Fondren Library’s most recent Staff Recognition event had an an Owl Recognition element with the screening of videos taken by Jay Gillen of the screech owls roosting in the trees by the West entrance.  These have been very exciting owls, seen by numerous Library visitors and Rice people as well local Fox News station viewers.  Jay staked out the roost with a video camera on a tripod and caught the owls staring, vocalizing, preening, and falling asleep, as well as having plumage that looks remarkably like tree bark. According to OwlPages.com, “When threatened, an Eastern Screech Owl will stretch its body and tighten its feathers in order to look like a branch stub to avoid detection” – but these two have apparently decided that being detected by humans is OK given such lovely trees in which to roost.

Hawk Kettle

Today I saw what I took to be a large flock of small birds way up in the sky under a cloud.  However, they weren’t  flapping their wings.
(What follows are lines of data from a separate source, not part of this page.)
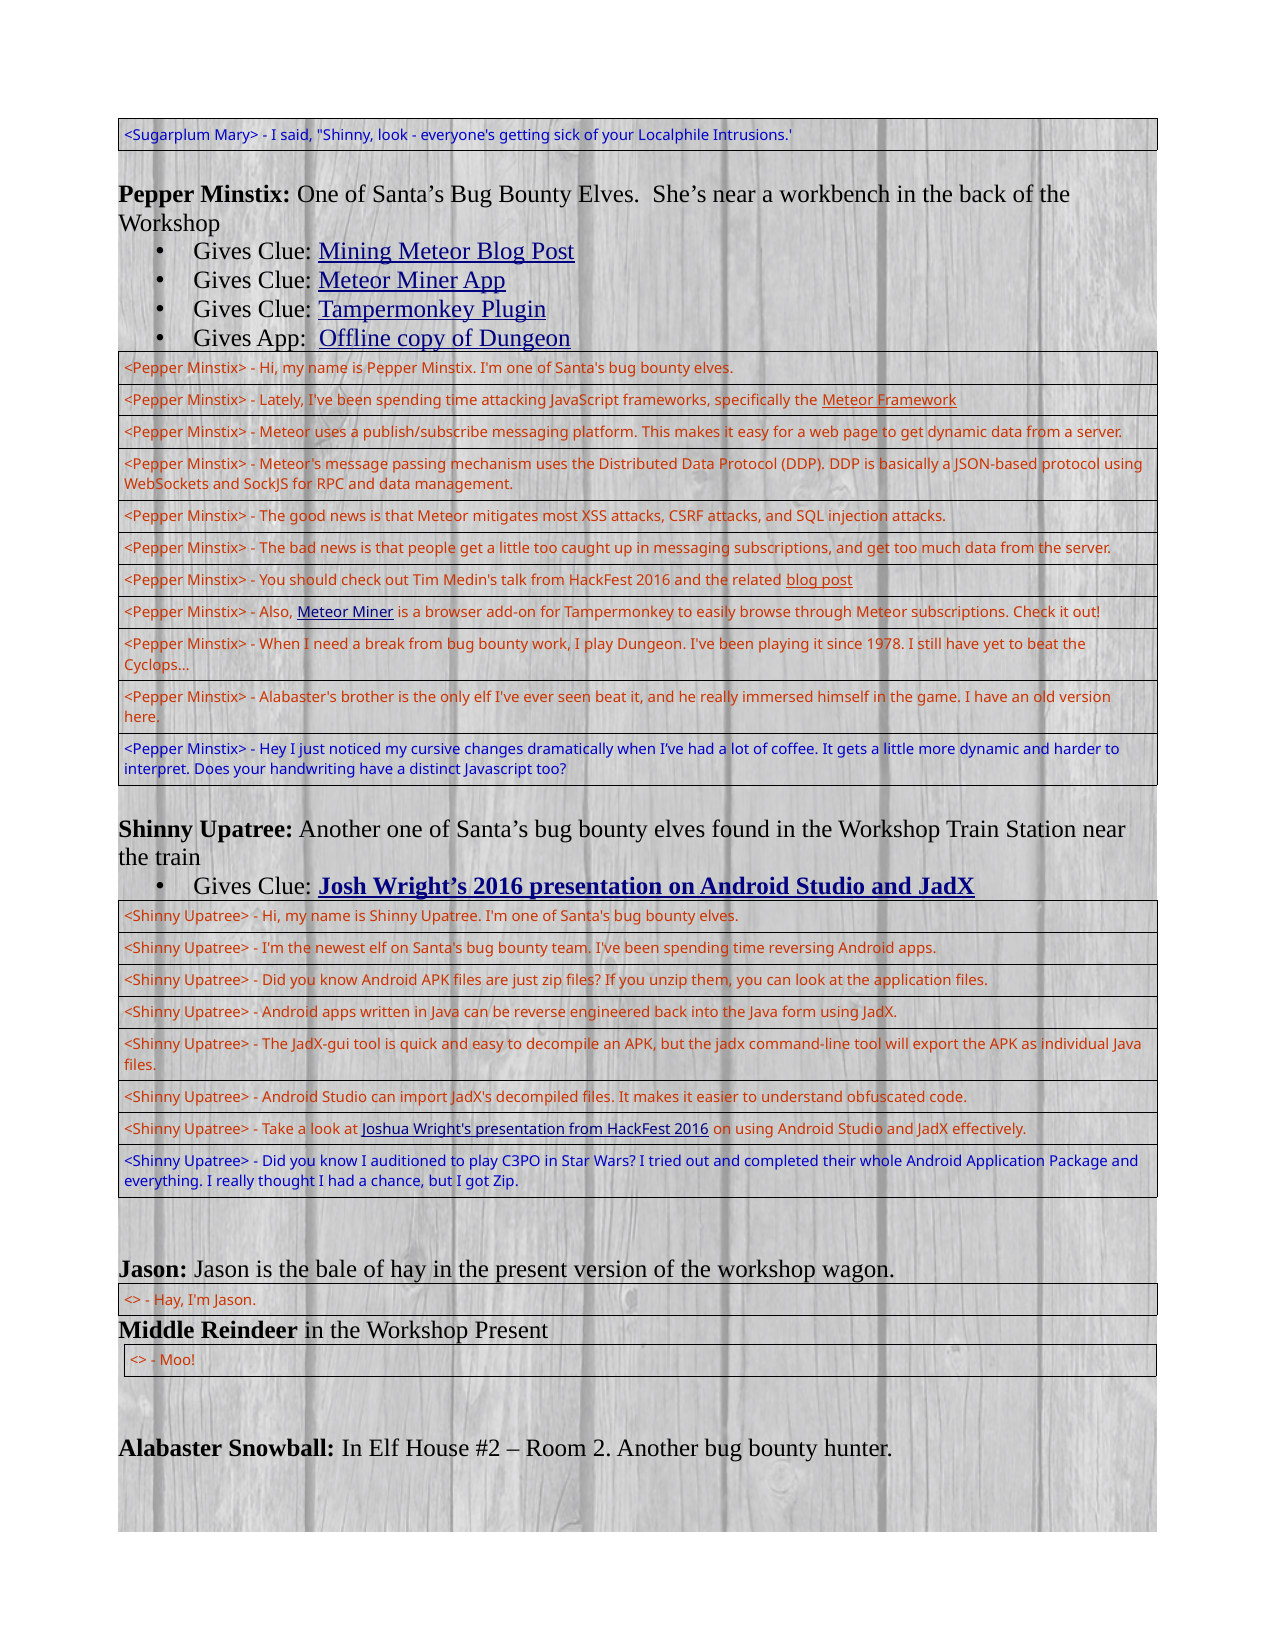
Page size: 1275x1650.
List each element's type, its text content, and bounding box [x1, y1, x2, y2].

text Alabaster Snowball: In Elf House #2 – Room 2. Another bug bounty hunter. [118, 1433, 1157, 1462]
table_cell <Pepper Minstix> - You should check out Tim Medin's talk from HackFest 2016 and the related blog post [119, 565, 1157, 596]
table_cell <Pepper Minstix> - Lately, I've been spending time attacking JavaScript frameworks, specifically the Meteor Framework [119, 385, 1157, 415]
text Middle Reindeer in the Workshop Present [118, 1316, 1157, 1344]
table_cell <Pepper Minstix> - The bad news is that people get a little too caught up in messaging subscriptions, and get too much data from the server. [119, 533, 1157, 564]
picture [118, 151, 1157, 179]
table_header <> - Moo! [125, 1345, 1156, 1376]
list Gives Clue: Meteor Miner App [156, 265, 1157, 294]
table_cell <Pepper Minstix> - Alabaster's brother is the only elf I've ever seen beat it, and he really immersed himself in the game. I have an old version here. [119, 681, 1157, 732]
list Gives Clue: Josh Wright’s 2016 presentation on Android Studio and JadX [156, 871, 1157, 900]
picture [118, 236, 156, 351]
table_cell <Shinny Upatree> - The JadX-gui tool is quick and easy to decompile an APK, but the jadx command-line tool will export the APK as individual Java files. [119, 1029, 1157, 1080]
table_cell <Shinny Upatree> - I'm the newest elf on Santa's bug bounty team. I've been spending time reversing Android apps. [119, 933, 1157, 964]
text Pepper Minstix: One of Santa’s Bug Bounty Elves. She’s near a workbench in the back of the Workshop [118, 179, 1157, 236]
table_cell <Pepper Minstix> - Meteor's message passing mechanism uses the Distributed Data Protocol (DDP). DDP is basically a JSON-based protocol using WebSockets and SockJS for RPC and data management. [119, 449, 1157, 500]
table_cell <Shinny Upatree> - Android Studio can import JadX's decompiled files. It makes it easier to understand obfuscated code. [119, 1081, 1157, 1112]
table_cell <Shinny Upatree> - Take a look at Joshua Wright's presentation from HackFest 2016 on using Android Studio and JadX effectively. [119, 1113, 1157, 1144]
table_cell <Shinny Upatree> - Did you know I auditioned to play C3PO in Star Wars? I tried out and completed their whole Android Application Package and everything. I really thought I had a chance, but I got Zip. [119, 1145, 1157, 1197]
picture [118, 871, 156, 900]
list Gives Clue: Mining Meteor Blog Post [156, 236, 1157, 265]
table_header <> - Hay, I'm Jason. [119, 1284, 1157, 1315]
table_header <Shinny Upatree> - Hi, my name is Shinny Upatree. I'm one of Santa's bug bounty elves. [119, 901, 1157, 932]
table_cell <Shinny Upatree> - Did you know Android APK files are just zip files? If you unzip them, you can look at the application files. [119, 965, 1157, 996]
table_cell <Shinny Upatree> - Android apps written in Java can be reverse engineered back into the Java form using JadX. [119, 997, 1157, 1028]
list Gives App: Offline copy of Dungeon [156, 323, 1157, 351]
list Gives Clue: Tampermonkey Plugin [156, 294, 1157, 323]
table_cell <Pepper Minstix> - The good news is that Meteor mitigates most XSS attacks, CSRF attacks, and SQL injection attacks. [119, 501, 1157, 532]
table_cell <Pepper Minstix> - Also, Meteor Miner is a browser add-on for Tampermonkey to easily browse through Meteor subscriptions. Check it out! [119, 597, 1157, 628]
picture [118, 1462, 1157, 1532]
picture [118, 786, 1157, 814]
table_cell <Sugarplum Mary> - I said, "Shinny, look - everyone's getting sick of your Localphile Intrusions.' [119, 119, 1157, 150]
table_cell <Pepper Minstix> - Meteor uses a publish/subscribe messaging platform. This makes it easy for a web page to get dynamic data from a server. [119, 416, 1157, 447]
text Jason: Jason is the bale of hay in the present version of the workshop wagon. [118, 1254, 1157, 1283]
picture [118, 1198, 1157, 1254]
table_header <Pepper Minstix> - Hi, my name is Pepper Minstix. I'm one of Santa's bug bounty elves. [119, 352, 1157, 383]
table_cell <Pepper Minstix> - Hey I just noticed my cursive changes dramatically when I’ve had a lot of coffee. It gets a little more dynamic and harder to interpret. Does your handwriting have a distinct Javascript too? [119, 734, 1157, 785]
picture [118, 1344, 1157, 1433]
table_cell <Pepper Minstix> - When I need a break from bug bounty work, I play Dungeon. I've been playing it since 1978. I still have yet to beat the Cyclops… [119, 629, 1157, 680]
text Shinny Upatree: Another one of Santa’s bug bounty elves found in the Workshop Train Station near the train [118, 814, 1157, 871]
It turned out to be a large flock of large birds:  a kettle of hawks.  There were a couple hundred hawks circling under the most handsome cumulus cloud in the sky.  Because the size of the kettle seemed to change – at one point the apparent number of hawks doubled – I think they were at cloud base with some of the kettle in and out of mist.  I’ve thermalled at cloud base in gliders and I know what it’s like.  The updraft holds you up with no effort at all, and the gray fringe of the cloud keeps you blessedly cool.  The hawks found a cloud-gray oasis in their fall migration across Texas.